-- TASK TO CARRY OUT --
Below is a listing from which only part is wanted; return exactly the lines from the one with "- **Feedback Loop**" up to and including the one with "Fallback entre modelos".

:: RECORDS TO USE

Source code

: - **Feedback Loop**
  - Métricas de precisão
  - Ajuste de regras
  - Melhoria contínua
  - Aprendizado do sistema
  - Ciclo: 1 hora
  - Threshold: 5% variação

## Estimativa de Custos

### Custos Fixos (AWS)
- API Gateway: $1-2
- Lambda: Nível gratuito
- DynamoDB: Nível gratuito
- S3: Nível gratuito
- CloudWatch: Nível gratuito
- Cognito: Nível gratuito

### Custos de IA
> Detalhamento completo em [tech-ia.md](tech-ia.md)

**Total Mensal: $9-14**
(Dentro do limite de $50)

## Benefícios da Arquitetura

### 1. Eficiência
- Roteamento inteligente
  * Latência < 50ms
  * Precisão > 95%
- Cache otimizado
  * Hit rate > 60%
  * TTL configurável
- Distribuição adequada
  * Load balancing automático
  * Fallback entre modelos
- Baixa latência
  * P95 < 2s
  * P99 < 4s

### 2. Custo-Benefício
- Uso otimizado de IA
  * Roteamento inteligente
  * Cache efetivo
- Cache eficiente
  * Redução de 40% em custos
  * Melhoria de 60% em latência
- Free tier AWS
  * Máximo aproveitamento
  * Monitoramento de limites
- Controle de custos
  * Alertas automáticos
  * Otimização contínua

::::

-- REPLY --
: - **Feedback Loop**
  - Métricas de precisão
  - Ajuste de regras
  - Melhoria contínua
  - Aprendizado do sistema
  - Ciclo: 1 hora
  - Threshold: 5% variação

## Estimativa de Custos

### Custos Fixos (AWS)
- API Gateway: $1-2
- Lambda: Nível gratuito
- DynamoDB: Nível gratuito
- S3: Nível gratuito
- CloudWatch: Nível gratuito
- Cognito: Nível gratuito

### Custos de IA
> Detalhamento completo em [tech-ia.md](tech-ia.md)

**Total Mensal: $9-14**
(Dentro do limite de $50)

## Benefícios da Arquitetura

### 1. Eficiência
- Roteamento inteligente
  * Latência < 50ms
  * Precisão > 95%
- Cache otimizado
  * Hit rate > 60%
  * TTL configurável
- Distribuição adequada
  * Load balancing automático
  * Fallback entre modelos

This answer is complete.